Design and methods: Single arm, prospective, multicenter study, without a control group. Only Ph1-positive CML patients were included. The treatment scheme was biphasic: the patients first received standard chemotherapy and thereafter IFN-a2a was used as monotherapy, with a target dose of 9 MU/d/s.c.
Results: Twenty-one centers in Spain enrolled 132 patients (72 men, 60 women). The median dose of IFN given was 5.8 MU/d, and the median treatment duration was 431 days (range: 18-2,597). Seventy-two percent of patients obtained a hematologic response in the first six months of IFN treatment. Genetic response was obtained in 47% of the patients, and the response was major or complete in 27% and 19%, respectively. The median time to obtain this response was 7, 9, and 18 months for minimal, partial and complete genetic response, respectively. Multivariant analysis showed that only a higher percentage of basophils at diagnosis was associated with a worse hematologic response at six months (p=0.001) (OR: 1.23) and with a worse cytogenetic response in the first year of IFN therapy (p=0.018) (OR: 1.4). Over an observation period of 8 years, 35.6% of the patients died, and 85 (64.4%) remained alive. With a median follow-up of 42 months (3.7-98), the 6-year projected probabilities of survival and transformation-free survival were 0.61+/-0.07 vs. 0.54+/-0.07, respectively. Patients with Kantarjian's stage 3 disease or in a high-risk Sokal group had lower probabilities of survival, but these systems did not adequately discriminate in our series. Obtaining a complete hematologic response in the first six months of IFN therapy was favorable in terms of overall survival (p=0.05; HR=0.33). Cox's analysis demonstrated that obtaining a cytogenetic response in the first year was independently associated with better overall survival (p=0.04; HR=0.19) and better transformation-free survival (p=0.0035; HR=0.11).

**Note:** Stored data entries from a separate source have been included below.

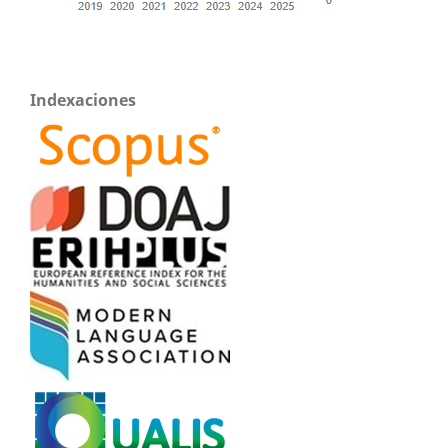
Indexaciones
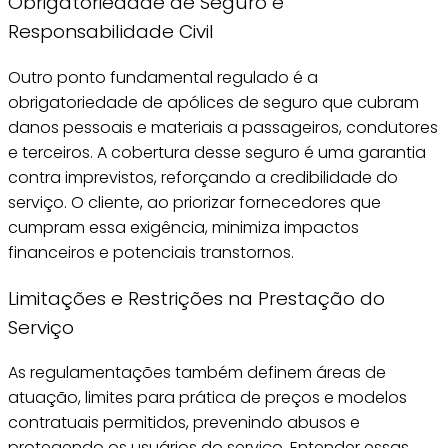
Obrigatoriedade de Seguro e
Responsabilidade Civil
Outro ponto fundamental regulado é a
obrigatoriedade de apólices de seguro que cubram
danos pessoais e materiais a passageiros, condutores
e terceiros. A cobertura desse seguro é uma garantia
contra imprevistos, reforçando a credibilidade do
serviço. O cliente, ao priorizar fornecedores que
cumpram essa exigência, minimiza impactos
financeiros e potenciais transtornos.
Limitações e Restrições na Prestação do
Serviço
As regulamentações também definem áreas de
atuação, limites para prática de preços e modelos
contratuais permitidos, prevenindo abusos e
protegendo os usuários do serviço. Entender essas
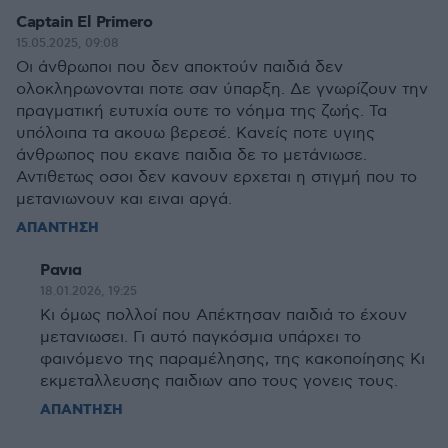
Captain El Primero
15.05.2025, 09:08
Οι άνθρωποι που δεν αποκτούν παιδιά δεν
ολοκληρωνονται ποτε σαν ύπαρξη. Δε γνωρίζουν την
πραγματική ευτυχία ουτε το νόημα της ζωής. Τα
υπόλοιπα τα ακουω βερεσέ. Κανείς ποτε υγιης
άνθρωπος που εκανε παιδια δε το μετάνιωσε.
Αντιθετως οσοι δεν κανουν ερχεται η στιγμή που το
μετανιωνουν και ειναι αργά.
ΑΠΑΝΤΗΣΗ
Ρανια
18.01.2026, 19:25
Κι όμως πολλοί που Απέκτησαν παιδιά το έχουν
μετανιωσει. Γι αυτό παγκόσμια υπάρχει το
φαινόμενο της παραμέλησης, της κακοποίησης Κι
εκμεταλλευσης παιδιων απο τους γονεις τους.
ΑΠΑΝΤΗΣΗ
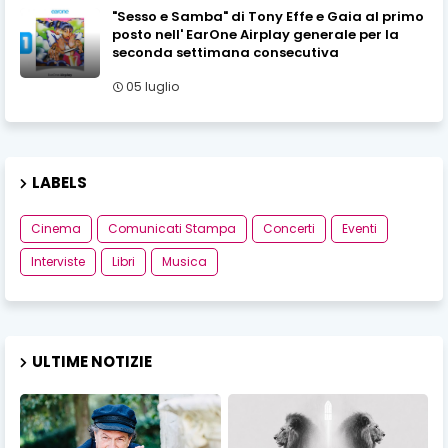
"Sesso e Samba" di Tony Effe e Gaia al primo
posto nell' EarOne Airplay generale per la
seconda settimana consecutiva
05 luglio
LABELS
Cinema
Comunicati Stampa
Concerti
Eventi
Interviste
Libri
Musica
ULTIME NOTIZIE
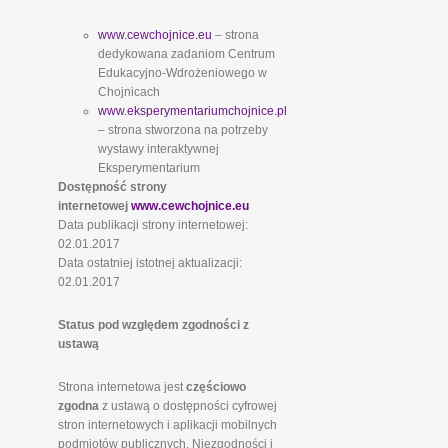
www.cewchojnice.eu
– strona
dedykowana zadaniom Centrum
Edukacyjno-Wdrożeniowego w
Chojnicach
www.eksperymentariumchojnice.pl
– strona stworzona na potrzeby
wystawy interaktywnej
Eksperymentarium
Dostępność strony
internetowej
www.cewchojnice.eu
Data publikacji strony internetowej:
02.01.2017
Data ostatniej istotnej aktualizacji:
02.01.2017
Status pod względem zgodności z
ustawą
Strona internetowa jest
częściowo
zgodna
z ustawą o dostępności cyfrowej
stron internetowych i aplikacji mobilnych
podmiotów publicznych. Niezgodności i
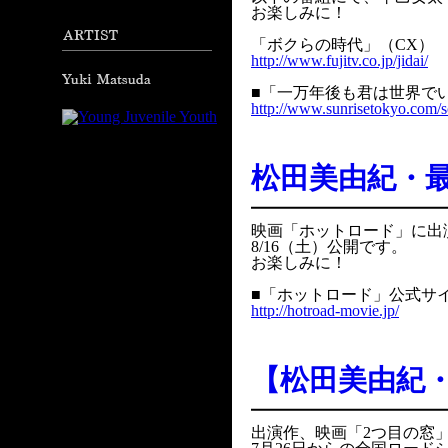
お楽しみに！
「ボクらの時代」（CX） 6
http://www.fujitv.co.jp/jidai/
■「一万年後も君は世界で
http://www.sunrisetokyo.com/s
松田美由紀・
映画「ホットロード」に出
8/16（土）公開です。
お楽しみに！
■「ホットロード」公式サ
http://hotroad-movie.jp/
【松田美由紀
出演作、映画「2つ目の窓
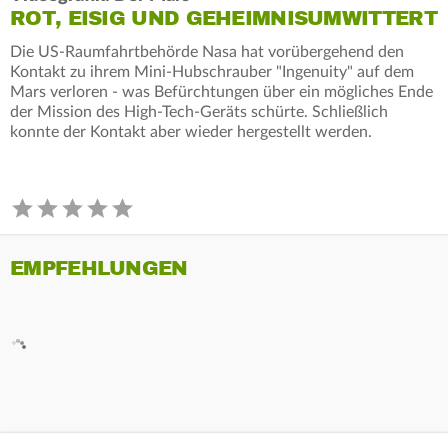
ROT, EISIG UND GEHEIMNISUMWITTERT
Die US-Raumfahrtbehörde Nasa hat vorübergehend den
Kontakt zu ihrem Mini-Hubschrauber "Ingenuity" auf dem
Mars verloren - was Befürchtungen über ein mögliches Ende
der Mission des High-Tech-Geräts schürte. Schließlich
konnte der Kontakt aber wieder hergestellt werden.
EMPFEHLUNGEN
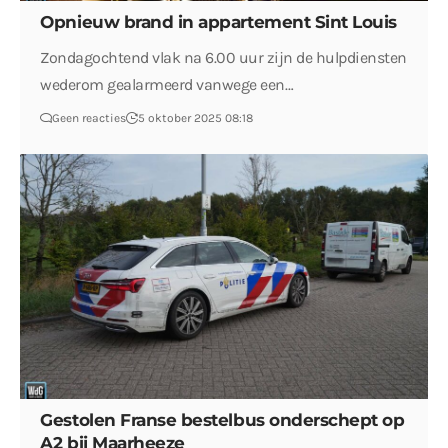
Opnieuw brand in appartement Sint Louis
Zondagochtend vlak na 6.00 uur zijn de hulpdiensten
wederom gealarmeerd vanwege een…
Geen reacties
5 oktober 2025 08:18
Gestolen Franse bestelbus onderschept op
A2 bij Maarheeze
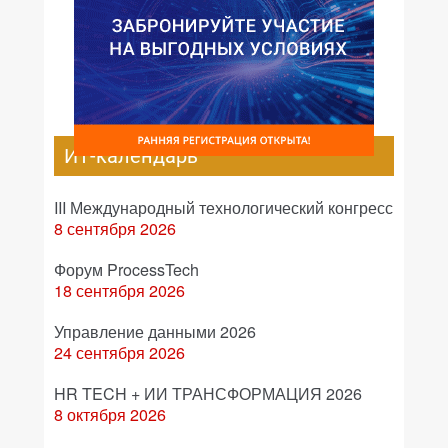
ИТ-календарь
III Международный технологический конгресс
8 сентября 2026
Форум ProcessTech
18 сентября 2026
Управление данными 2026
24 сентября 2026
HR TECH + ИИ ТРАНСФОРМАЦИЯ 2026
8 октября 2026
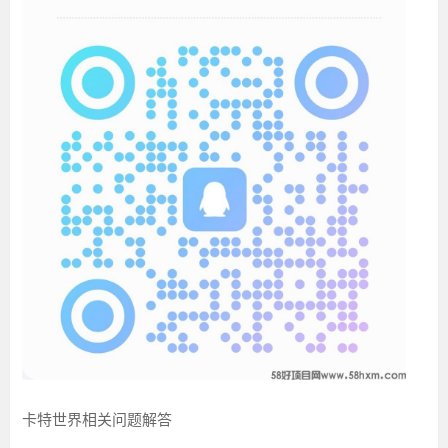
卡特世界相关问题解答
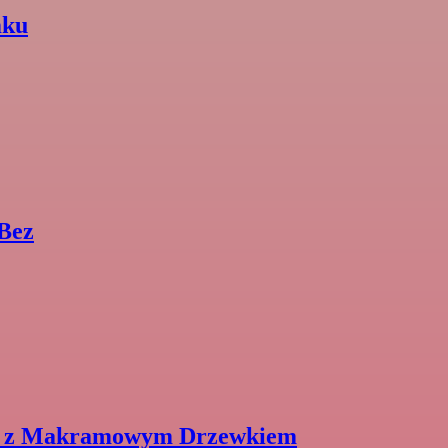
mku
 Bez
ce z Makramowym Drzewkiem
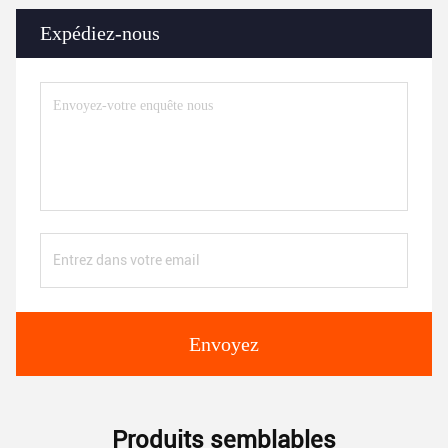
Expédiez-nous
Envoyez
Produits semblables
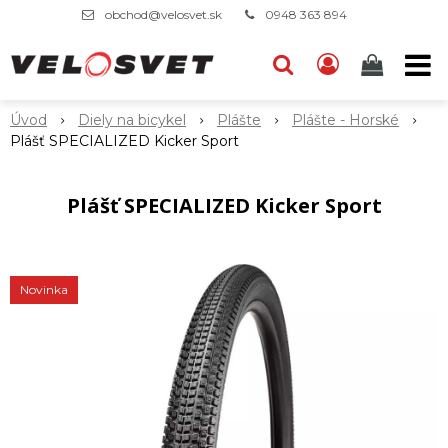
obchod@velosvet.sk
0948 363 894
Úvod
Diely na bicykel
Plášte
Plášte - Horské
Plášť SPECIALIZED Kicker Sport
Plášť SPECIALIZED Kicker Sport
Novinka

Interpretation and conclusions: Nearly half of the patients obtained some degree of Philadelphia suppression, which was major in 27%, and complete in 19%. A higher percentage of basophils at diagnosis was the only variable associated with a lower probability of cytogenetic response. Obtaining a cytogenetic response during the first year of IFN treatment was a favorable and independent variable in terms of survival and transformation-free survival. Obtaining a major cytogenetic response during this period decreased the risk of transformation twenty times. Our results suggest that the effect of IFN on survival is independent of the classic prognostic variables.